A review by sarahesterman
Quid Pro Quo by Nenia Campbell

4.0

Ah yes, your classic romance plot. Boy meets girl when her mom marries his dad. Boy blackmails her into having sex with him when he’s 19 and she’s 23. After she leaves for 9 years, boy tracks girl down and blackmails her again. 

I’ve read four other books by Nenia Campbell at this point, and despite having read Rent Girl (Dom is terrifying), Nick is still the MMC I struggled the most with. What he had going for him—and also against him, in some regard— is that his father was a Grade A Creep Asshole who I wanted to personally kill the second he leered at 14-year-old Jay in such a suggestive way. Fucking gross. In comparison, Nick definitely seemed like the safer person in the home. But 19-year-old Nick blackmailing Jay with a video he took of her pleasuring herself in her room so that she’d sleep with him? Felt way too much like his father for my taste. 

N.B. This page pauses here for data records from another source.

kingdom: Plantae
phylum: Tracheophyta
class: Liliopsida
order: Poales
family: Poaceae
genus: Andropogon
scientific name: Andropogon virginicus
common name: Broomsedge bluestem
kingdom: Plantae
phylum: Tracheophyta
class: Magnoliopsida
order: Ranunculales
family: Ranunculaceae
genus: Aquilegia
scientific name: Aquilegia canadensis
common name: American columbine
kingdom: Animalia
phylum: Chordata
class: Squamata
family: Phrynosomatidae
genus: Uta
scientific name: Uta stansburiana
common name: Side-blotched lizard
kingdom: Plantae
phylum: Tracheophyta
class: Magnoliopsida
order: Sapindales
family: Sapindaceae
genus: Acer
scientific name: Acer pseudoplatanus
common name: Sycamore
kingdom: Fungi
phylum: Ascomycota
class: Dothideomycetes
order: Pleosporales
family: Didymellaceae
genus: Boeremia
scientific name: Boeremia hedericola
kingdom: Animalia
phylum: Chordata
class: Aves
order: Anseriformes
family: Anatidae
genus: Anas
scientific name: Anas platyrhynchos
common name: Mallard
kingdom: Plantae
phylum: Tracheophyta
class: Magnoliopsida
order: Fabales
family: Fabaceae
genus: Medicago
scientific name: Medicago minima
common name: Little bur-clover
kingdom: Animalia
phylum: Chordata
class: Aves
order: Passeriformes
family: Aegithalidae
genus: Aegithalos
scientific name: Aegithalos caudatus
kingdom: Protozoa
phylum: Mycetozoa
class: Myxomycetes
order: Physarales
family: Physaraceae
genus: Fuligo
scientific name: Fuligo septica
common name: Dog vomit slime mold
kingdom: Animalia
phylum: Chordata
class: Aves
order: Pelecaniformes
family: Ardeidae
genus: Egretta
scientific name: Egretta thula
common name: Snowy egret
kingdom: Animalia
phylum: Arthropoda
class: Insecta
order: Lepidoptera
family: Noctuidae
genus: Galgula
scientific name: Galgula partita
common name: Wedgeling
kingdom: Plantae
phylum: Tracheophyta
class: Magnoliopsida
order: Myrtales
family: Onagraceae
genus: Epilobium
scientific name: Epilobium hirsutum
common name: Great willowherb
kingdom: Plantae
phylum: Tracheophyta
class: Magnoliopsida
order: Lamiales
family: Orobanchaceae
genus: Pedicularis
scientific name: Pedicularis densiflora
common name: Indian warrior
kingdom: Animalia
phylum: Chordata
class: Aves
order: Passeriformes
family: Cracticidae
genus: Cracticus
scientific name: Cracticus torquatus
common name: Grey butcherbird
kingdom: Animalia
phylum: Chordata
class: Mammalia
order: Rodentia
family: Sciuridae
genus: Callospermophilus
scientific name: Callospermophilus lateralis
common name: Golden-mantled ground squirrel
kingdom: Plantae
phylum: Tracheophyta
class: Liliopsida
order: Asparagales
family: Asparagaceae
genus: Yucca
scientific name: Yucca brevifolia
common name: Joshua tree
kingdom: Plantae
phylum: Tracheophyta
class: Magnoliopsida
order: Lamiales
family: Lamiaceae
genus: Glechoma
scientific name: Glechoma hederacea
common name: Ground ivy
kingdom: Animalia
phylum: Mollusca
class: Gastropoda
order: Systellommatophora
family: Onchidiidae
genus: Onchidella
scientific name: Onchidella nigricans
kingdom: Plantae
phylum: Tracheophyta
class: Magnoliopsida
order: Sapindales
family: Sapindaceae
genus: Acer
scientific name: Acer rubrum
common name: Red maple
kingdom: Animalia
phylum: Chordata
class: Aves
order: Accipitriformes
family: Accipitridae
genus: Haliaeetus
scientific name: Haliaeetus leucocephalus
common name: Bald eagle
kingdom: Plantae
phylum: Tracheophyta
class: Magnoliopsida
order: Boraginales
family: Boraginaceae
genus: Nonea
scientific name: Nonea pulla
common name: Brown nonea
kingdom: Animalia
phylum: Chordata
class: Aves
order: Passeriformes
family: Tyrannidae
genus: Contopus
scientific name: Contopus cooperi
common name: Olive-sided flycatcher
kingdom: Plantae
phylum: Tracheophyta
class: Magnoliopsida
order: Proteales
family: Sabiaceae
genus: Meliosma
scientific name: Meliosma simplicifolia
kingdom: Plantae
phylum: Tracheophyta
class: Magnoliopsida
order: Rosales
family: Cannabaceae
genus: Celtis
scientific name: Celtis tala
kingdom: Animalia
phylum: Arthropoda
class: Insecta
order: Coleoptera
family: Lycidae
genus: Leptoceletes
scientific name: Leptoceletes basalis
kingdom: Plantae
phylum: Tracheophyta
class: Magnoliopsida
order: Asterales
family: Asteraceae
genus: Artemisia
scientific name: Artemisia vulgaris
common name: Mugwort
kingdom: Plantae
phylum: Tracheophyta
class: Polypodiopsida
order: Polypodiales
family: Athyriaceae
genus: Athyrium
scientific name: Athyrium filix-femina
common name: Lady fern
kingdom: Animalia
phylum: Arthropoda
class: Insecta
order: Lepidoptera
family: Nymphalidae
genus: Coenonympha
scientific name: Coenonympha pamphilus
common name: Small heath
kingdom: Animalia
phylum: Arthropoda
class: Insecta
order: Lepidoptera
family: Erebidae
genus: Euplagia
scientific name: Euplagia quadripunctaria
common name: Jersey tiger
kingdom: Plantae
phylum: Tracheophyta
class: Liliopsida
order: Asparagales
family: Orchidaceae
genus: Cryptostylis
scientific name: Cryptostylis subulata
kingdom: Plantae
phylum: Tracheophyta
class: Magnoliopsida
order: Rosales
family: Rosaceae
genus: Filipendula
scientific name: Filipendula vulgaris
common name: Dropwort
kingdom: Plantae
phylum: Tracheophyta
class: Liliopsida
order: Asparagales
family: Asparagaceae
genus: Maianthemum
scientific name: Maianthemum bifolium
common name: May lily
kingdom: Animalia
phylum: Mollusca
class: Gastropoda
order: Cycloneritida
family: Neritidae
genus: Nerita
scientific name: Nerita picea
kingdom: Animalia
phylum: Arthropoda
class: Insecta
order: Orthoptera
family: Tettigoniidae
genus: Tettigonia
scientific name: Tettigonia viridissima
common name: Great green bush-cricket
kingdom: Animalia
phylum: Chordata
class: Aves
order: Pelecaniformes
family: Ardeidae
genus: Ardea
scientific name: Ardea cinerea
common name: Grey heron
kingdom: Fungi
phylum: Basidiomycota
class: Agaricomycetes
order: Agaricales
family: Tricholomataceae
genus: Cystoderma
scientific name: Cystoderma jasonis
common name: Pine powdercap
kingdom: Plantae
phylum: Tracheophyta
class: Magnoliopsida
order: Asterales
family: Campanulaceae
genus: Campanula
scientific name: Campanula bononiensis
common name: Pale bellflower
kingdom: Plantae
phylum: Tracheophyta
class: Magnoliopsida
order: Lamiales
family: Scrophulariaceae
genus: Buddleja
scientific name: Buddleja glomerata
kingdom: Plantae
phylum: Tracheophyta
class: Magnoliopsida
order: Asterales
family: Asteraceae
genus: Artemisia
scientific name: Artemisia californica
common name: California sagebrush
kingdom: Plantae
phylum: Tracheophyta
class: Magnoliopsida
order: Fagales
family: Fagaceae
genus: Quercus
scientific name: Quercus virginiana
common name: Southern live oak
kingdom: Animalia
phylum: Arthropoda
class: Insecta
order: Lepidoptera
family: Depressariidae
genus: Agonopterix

It was a relief when, at 28, he’d grown up and become a bit more of his own person, less hellishly entitled overall. Though he still seemed to think he was entitled to Jay, considering he pulled the same exact stunt he did when he was 19. 

Jay, though, I loved. On the surface, she could be seen as a bit of a pushover, but I think her character is more nuanced than that. Like yes, she didn’t negotiate the details when Nick blackmails her at 23, nor when he did it again when she’s 32, but why would she have when she didn’t know it was an option? The neglect she experienced as a child, along with her mother’s consistent critical remarks, made Jay shrink so much she didn’t know her own agency. 

The cover of the book shows a birdcage, which is hugely symbolic because Nick calls her “Blue Jay” and “Little Bird.” You could read that as Nick caging her, but my interpretation is the opposite. I think she’s caged already when we first meet her in 2017 because while she thinks she may be free, her life is relatively small, she keeps everyone at arm’s length and even pushes a lot of people away, and she doesn’t know how to live (as opposed to survive). While I don’t personally think Nick is responsible for setting her free, I think she starts to learn how to open the unlocked door of her own cage as the book progresses. 

Do I think she gets there fully in Quid Pro Quo? No. Did I need a much bigger come-to-Jesus moment for Nick, and a much bigger grovel to make up for his atrocious behavior? Absolutely. But I know Campbell is working on the sequel, Sine Non Qua, and I’m hoping these things are addressed (because I will certainly be reading it).